In January, the Government made an exchequer balance projection of €18 billion and said it expected the general Government deficit to be 9.5 per cent of GDP in 2009. But it recently acknowledged that this target will not now be met due to the worsening crisis.

There is concern in Brussels that the Government should not continue to change its forecasts for its deficit, which is already the highest in the EU. Mr Almunia singled out Ireland and Greece as two countries that need to take immediate action on their deficits.

“We are convinced to restore confidence, to attract investors, to create the conditions for a sustained recovery of the Irish economy, one of the necessary conditions is to start the fiscal consolidation that will restore medium-to-long term sustainability of Irish public finances,” said Mr Almunia, who added he looked forward to the budget next week.

Mr Lenihan refused to be drawn on detail of next week’s budget, although he highlighted there would need to be tax increases and cuts in public spending.
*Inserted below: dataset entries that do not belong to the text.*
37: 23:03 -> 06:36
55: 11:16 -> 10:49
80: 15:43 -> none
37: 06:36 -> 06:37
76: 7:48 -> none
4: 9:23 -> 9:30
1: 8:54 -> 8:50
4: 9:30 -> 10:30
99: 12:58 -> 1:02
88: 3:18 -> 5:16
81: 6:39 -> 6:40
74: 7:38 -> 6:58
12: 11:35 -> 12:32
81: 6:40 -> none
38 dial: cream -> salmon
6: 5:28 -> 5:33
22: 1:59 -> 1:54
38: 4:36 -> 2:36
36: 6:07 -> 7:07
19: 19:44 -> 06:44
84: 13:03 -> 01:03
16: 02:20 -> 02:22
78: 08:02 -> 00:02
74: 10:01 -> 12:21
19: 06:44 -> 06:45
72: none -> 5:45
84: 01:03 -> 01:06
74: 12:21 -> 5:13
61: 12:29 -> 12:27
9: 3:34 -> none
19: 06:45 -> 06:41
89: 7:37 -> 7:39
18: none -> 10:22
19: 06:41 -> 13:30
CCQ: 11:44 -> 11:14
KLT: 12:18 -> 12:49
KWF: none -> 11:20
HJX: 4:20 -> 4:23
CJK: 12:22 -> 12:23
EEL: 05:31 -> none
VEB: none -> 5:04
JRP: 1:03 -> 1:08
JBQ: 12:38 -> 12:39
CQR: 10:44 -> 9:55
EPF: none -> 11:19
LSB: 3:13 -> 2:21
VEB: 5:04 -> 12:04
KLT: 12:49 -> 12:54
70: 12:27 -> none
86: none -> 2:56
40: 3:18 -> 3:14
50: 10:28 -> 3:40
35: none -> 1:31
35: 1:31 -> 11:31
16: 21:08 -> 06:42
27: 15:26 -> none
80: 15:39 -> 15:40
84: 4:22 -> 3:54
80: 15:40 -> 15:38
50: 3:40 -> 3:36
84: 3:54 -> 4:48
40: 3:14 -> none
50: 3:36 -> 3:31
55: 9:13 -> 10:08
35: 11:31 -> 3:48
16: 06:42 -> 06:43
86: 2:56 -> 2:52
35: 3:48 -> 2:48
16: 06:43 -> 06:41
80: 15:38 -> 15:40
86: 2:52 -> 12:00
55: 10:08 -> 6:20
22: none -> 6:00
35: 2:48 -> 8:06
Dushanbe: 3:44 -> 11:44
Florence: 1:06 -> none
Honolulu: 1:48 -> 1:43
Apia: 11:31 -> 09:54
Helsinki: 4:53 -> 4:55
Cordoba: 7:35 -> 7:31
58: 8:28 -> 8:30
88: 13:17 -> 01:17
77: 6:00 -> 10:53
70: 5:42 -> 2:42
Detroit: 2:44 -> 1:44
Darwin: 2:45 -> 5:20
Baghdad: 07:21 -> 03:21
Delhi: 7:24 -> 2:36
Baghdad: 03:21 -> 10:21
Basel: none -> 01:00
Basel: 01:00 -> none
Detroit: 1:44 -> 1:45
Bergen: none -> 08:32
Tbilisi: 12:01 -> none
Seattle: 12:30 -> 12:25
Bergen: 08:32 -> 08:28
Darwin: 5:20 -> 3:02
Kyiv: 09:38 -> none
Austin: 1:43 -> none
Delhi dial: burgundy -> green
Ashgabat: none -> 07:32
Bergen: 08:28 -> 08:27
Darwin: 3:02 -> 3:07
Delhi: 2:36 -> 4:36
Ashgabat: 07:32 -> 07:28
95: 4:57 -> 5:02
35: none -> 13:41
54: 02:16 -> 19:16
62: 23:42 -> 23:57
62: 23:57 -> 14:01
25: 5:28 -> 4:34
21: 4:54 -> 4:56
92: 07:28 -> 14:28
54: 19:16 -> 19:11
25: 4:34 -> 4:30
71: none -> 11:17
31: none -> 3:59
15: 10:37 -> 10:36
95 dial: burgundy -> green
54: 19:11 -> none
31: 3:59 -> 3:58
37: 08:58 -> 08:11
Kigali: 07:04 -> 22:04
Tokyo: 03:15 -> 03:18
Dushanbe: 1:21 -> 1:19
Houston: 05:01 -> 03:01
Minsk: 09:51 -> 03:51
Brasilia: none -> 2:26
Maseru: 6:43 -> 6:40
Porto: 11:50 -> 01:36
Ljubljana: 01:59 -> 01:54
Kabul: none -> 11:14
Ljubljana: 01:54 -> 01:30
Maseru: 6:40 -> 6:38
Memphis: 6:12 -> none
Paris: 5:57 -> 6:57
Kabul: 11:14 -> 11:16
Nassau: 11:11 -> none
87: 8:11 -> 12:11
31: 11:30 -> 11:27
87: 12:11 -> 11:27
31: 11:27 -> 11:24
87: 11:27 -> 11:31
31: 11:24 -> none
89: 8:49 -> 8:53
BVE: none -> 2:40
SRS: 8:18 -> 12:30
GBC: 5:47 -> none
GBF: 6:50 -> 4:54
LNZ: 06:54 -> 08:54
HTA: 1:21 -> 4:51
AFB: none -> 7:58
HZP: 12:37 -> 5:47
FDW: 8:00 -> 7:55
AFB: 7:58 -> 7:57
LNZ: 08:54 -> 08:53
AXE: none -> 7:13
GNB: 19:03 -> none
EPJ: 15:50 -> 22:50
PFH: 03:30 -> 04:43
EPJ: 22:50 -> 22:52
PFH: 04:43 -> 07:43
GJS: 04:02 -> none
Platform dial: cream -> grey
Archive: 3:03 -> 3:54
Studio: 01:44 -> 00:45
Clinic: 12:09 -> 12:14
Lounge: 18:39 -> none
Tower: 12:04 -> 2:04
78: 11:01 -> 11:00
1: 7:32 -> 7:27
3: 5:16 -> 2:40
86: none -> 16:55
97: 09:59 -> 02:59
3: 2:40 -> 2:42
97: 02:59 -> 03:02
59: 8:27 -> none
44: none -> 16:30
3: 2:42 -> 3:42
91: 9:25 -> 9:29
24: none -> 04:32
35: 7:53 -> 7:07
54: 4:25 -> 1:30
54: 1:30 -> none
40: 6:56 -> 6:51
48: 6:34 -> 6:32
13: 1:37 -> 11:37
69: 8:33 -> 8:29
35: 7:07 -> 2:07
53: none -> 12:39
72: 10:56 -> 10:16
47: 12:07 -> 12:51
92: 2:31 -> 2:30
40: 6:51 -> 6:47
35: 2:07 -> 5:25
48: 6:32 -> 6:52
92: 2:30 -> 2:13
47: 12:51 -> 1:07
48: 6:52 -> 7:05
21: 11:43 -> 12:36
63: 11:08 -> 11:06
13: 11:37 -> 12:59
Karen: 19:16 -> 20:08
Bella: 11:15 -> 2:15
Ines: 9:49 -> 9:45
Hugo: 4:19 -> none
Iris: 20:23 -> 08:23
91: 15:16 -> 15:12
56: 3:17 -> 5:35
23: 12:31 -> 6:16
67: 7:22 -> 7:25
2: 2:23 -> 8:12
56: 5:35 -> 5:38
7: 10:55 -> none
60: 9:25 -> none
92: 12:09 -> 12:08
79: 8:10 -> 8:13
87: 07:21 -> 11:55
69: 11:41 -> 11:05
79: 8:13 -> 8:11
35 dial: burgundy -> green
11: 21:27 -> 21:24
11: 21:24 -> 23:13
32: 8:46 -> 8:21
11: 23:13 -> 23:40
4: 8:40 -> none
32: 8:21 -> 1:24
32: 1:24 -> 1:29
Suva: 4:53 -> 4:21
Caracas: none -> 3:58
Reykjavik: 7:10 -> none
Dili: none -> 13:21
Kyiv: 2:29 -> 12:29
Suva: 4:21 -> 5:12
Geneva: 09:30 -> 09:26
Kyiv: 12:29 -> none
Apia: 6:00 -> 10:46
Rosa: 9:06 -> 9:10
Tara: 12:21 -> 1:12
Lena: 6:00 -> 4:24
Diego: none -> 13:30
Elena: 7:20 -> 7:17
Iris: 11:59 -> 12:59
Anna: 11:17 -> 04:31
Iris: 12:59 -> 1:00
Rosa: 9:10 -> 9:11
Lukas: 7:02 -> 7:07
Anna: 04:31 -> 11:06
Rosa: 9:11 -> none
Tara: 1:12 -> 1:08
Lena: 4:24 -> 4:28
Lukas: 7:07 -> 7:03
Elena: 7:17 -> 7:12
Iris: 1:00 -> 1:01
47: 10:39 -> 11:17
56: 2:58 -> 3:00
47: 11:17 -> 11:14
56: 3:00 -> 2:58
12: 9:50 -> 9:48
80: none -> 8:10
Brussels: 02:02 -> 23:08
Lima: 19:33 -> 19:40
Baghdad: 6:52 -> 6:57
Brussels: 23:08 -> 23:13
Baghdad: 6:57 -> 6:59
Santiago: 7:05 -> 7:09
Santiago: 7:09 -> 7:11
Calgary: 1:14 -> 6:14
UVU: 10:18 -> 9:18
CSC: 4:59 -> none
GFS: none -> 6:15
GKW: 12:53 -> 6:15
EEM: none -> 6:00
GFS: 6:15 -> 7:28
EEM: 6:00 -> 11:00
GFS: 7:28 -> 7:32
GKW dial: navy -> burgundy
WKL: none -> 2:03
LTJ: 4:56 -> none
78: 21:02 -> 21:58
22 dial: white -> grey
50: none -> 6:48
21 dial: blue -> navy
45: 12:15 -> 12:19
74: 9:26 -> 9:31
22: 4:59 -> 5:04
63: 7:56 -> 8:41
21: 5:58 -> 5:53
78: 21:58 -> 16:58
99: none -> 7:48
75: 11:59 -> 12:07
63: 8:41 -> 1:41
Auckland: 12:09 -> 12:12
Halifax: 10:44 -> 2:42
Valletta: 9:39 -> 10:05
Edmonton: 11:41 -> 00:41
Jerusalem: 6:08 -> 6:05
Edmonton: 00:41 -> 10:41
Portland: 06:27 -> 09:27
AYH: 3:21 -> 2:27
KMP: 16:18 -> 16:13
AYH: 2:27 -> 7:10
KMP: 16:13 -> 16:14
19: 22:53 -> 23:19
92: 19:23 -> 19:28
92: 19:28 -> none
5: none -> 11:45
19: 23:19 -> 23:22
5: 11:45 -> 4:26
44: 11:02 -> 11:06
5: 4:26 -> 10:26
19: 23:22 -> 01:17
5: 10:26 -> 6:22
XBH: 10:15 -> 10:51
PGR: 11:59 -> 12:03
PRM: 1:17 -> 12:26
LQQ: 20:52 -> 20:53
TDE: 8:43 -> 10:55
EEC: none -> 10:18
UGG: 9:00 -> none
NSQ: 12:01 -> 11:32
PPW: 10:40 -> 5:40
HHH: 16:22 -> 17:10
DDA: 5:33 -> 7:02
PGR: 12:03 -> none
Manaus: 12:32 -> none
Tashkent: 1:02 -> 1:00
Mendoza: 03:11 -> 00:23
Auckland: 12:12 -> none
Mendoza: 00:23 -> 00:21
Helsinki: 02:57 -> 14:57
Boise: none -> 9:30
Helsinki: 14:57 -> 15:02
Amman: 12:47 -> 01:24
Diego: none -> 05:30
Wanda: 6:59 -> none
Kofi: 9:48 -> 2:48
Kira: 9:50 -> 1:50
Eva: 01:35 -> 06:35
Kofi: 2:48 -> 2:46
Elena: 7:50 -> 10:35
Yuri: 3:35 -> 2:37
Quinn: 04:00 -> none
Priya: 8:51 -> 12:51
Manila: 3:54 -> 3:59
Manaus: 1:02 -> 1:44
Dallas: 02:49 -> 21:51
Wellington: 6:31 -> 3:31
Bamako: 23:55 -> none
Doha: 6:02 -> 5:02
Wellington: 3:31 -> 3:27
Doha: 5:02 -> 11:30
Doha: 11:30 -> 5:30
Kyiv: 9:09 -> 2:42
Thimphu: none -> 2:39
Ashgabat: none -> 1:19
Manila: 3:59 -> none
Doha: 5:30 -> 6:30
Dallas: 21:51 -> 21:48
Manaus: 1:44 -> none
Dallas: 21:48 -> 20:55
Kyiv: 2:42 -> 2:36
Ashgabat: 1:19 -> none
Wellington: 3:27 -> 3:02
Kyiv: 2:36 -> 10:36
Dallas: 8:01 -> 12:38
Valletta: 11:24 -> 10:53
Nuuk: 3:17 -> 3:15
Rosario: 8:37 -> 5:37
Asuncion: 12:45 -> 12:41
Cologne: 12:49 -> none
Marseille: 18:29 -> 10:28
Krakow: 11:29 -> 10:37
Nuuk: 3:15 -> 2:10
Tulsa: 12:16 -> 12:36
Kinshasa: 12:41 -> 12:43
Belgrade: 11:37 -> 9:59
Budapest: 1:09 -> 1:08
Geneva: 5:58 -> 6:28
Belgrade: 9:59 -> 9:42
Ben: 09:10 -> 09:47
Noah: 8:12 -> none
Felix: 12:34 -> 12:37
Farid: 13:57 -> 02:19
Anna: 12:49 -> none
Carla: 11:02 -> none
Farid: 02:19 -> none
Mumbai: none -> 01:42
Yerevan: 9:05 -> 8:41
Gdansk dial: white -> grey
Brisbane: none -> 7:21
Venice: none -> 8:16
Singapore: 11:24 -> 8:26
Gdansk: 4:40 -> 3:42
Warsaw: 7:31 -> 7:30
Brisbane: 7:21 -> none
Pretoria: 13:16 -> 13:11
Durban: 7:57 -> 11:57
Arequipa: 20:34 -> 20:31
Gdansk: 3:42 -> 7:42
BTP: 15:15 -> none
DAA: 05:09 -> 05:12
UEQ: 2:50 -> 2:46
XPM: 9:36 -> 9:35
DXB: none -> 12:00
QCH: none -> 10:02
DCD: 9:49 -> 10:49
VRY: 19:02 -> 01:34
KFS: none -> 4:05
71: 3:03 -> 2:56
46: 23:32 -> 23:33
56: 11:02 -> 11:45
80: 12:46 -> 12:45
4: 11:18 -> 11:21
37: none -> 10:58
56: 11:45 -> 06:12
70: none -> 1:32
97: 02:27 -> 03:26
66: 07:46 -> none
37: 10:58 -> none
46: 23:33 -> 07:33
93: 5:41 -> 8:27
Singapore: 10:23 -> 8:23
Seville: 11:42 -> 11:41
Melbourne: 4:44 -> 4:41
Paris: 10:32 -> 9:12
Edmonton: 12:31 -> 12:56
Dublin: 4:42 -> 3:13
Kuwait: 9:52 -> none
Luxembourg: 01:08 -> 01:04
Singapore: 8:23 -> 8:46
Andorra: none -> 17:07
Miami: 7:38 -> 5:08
“Two-thirds of the [public] expenditure is in transfer payments to social welfare recipients and public servants so I think we have to focus on where the problem is,” said Mr Lenihan, who added he would outline the Government’s plan to deal with the impaired assets in the banking sector.

ECB president Jean-Claude Trichet also rejected suggestions that the euro zone was not doing enough to help states such as Ireland facing economic difficulties.

“We are refinancing in an unlimited fashion at fixed rates Irish commercial banks through the Irish national bank and on the basis of a collateral framework that is very very open, very very forthcoming and has been made more forthcoming,” said Mr Trichet, who noted this amounted to considerable solidarity.